Él escritor Juan José Hernández, amigo de la pareja, en una entrevista que le hizo Leila Guerriero, dijo a propósito de las alusiones a Silvina en el diario de Bioy: “Lo que aparece ahí es mera vanidad. Mencionar así su relación con Elena Garro, con Beatriz Guido. Por ahí estaba medio gagá, pero Victoria hizo quemar la correspondencia con Mallea, por ejemplo. Tenés que tener conciencia que hay cosas que no vale la pena contar. En ese libro Silvina aparece como un ama de casa. Dice: Hoy Silvina quiso arreglarme con unas arvejas. ¡Justamente ella, que en lo doméstico era un desastre! Vos ibas a la casa y encontrabas en la cocina cinco heladeras, y andaba una sola. No les importaba el mundo exterior. Yo le decía: Silvina, qué divina mancha de humedad tenés ahí, por qué no le ponés un marquito, parece un cuadro de Klee. No seas malo —me decía—. No seas malo. No sé si él respetaba el trabajo de su mujer. Cuando murió Silvina, y le dieron ese premio… el Cervantes… ¿compartido, no?, le preguntaron por Silvina. Y él suspiraba. Como si no pudiera soportar el dolor”.

A ella no la divertían los chistes que Adolfito hacía con Georgie –como lo llamaban a Jorge Luis Borges–, cada vez que se reunían a cenar. Tenían una manera distinta de ella de ser extraños: “¿Y si el cielo fuera verde?”, decía Georgie. Ja, ja. “¿Y si el pasto fuera violeta?”, decía Adolfito. Ja, ja, ja. Ese humor de niños genios la cansaba. En cambio, le atraía la perversión que puede germinar en las entrañas de un niño. En ese sentimiento oscuro y maldito alimentó buena parte de su literatura.

Una prueba de amor

A la hora de reír, con nadie compartía Silvina Ocampo tantas risas como con Alejandra Pizarnik. Ella también fue una criatura físicamente desangelada, pero no temía caminar descalza por el filo de los abismos. En una carta, Alejandra llamó a Silvina su “paraíso perdido” y le confesó: “Yo adoro tu cara. Y tus piernas y tus manos que llevan a la casa del recuerdo-sueños, urdida en un más allá del pasado verdadero”.

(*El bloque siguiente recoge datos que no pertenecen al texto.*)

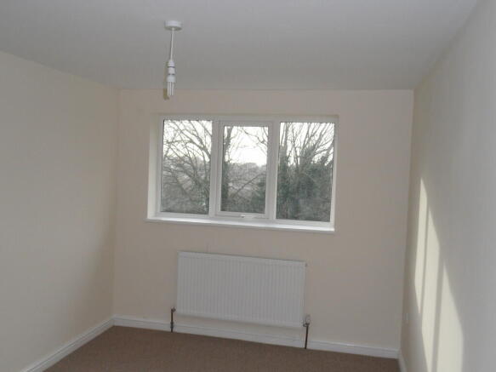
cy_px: 186
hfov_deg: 56.8
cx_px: 248
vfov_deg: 44.1
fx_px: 458
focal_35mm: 32
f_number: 3.4
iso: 100
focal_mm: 5.3
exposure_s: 1/125
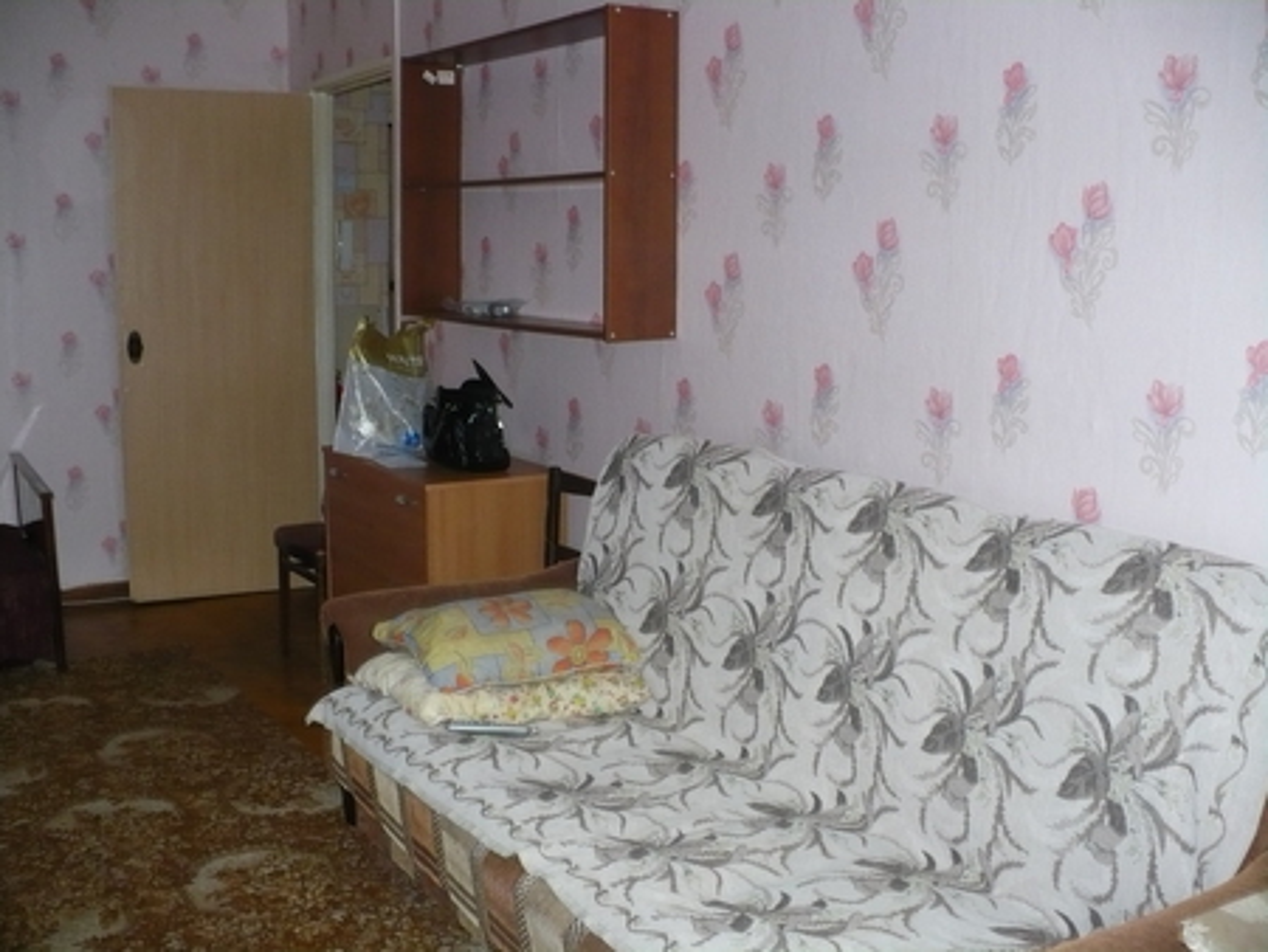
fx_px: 1356
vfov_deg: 38.7
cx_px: 634
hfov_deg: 50.1
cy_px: 476
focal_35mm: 37
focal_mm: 6.1
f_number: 2.8
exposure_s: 1/30
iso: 250
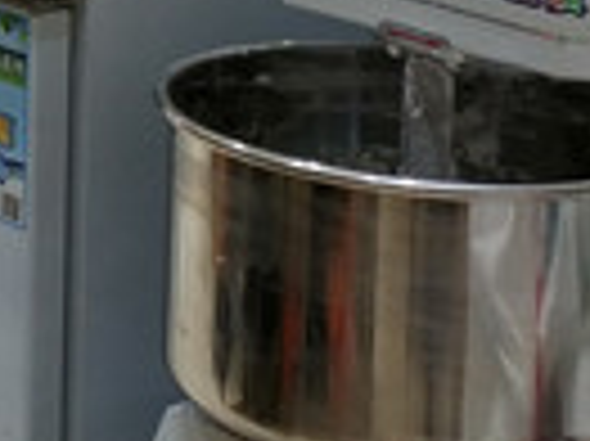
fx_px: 3338
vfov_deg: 7.2
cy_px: -482
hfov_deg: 9.2
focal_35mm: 196
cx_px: -725
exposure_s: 1/50
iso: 100
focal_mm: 4.5
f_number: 2
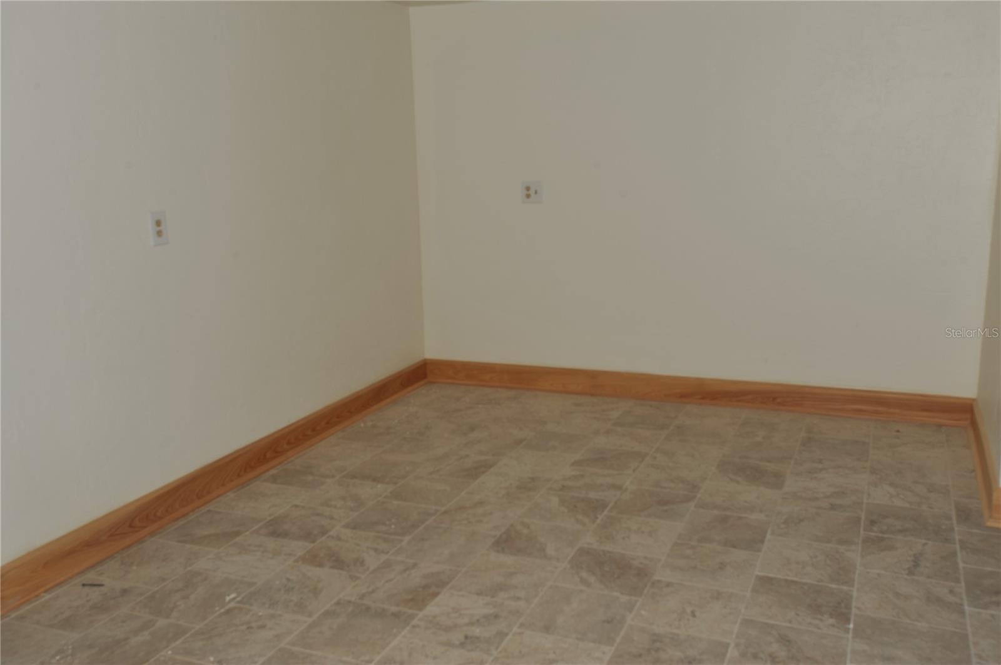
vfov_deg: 41.0
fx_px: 889
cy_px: 332
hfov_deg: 58.8
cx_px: 500
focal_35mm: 32
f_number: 9
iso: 200
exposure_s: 1/160
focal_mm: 32
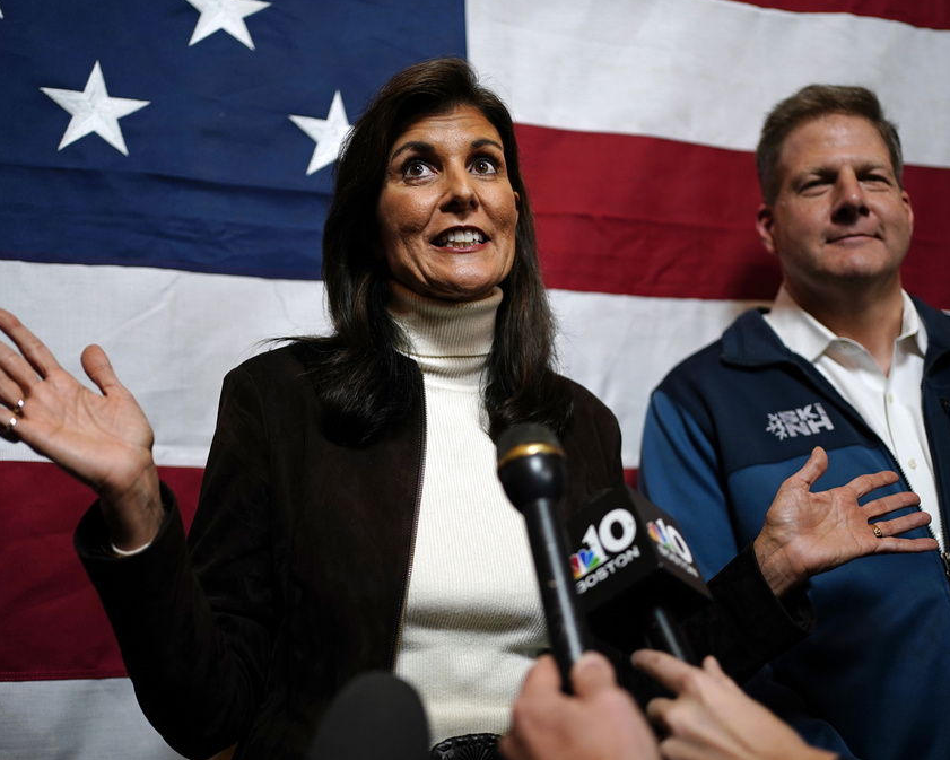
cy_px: 380
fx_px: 1125
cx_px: 465
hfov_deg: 45.8
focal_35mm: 40
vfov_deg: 37.3
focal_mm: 35
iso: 1000
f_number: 2
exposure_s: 1/500
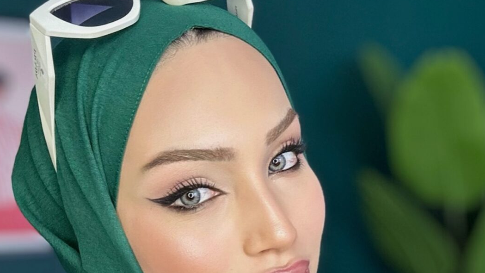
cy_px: 283
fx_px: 694
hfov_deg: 38.5
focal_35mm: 54
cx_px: 243
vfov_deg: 21.3
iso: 80
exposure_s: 1/50
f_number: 1.9
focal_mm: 2.69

Silvina aceptó adoptar legalmente a Marta, una hija extramatrimonial de Bioy. Amó como propia a esa hija que le dio tres nietos: Florencio, Lucila y Victoria. Marta moriría en un accidente de tránsito en 1994, veinte días después de la muerte de Silvina.

En sus Memorias, Bioy escribió: “A veces me he preguntado, a lo largo de la vida, si no he sido muchas veces cruel con Silvina, porque por ella no me privé de otros amores. Un día en que le dije que la quería mucho, exclamó: Lo sé. Has tenido una infinidad de mujeres pero has vuelto siempre a mí. Creo que es una prueba de amor”.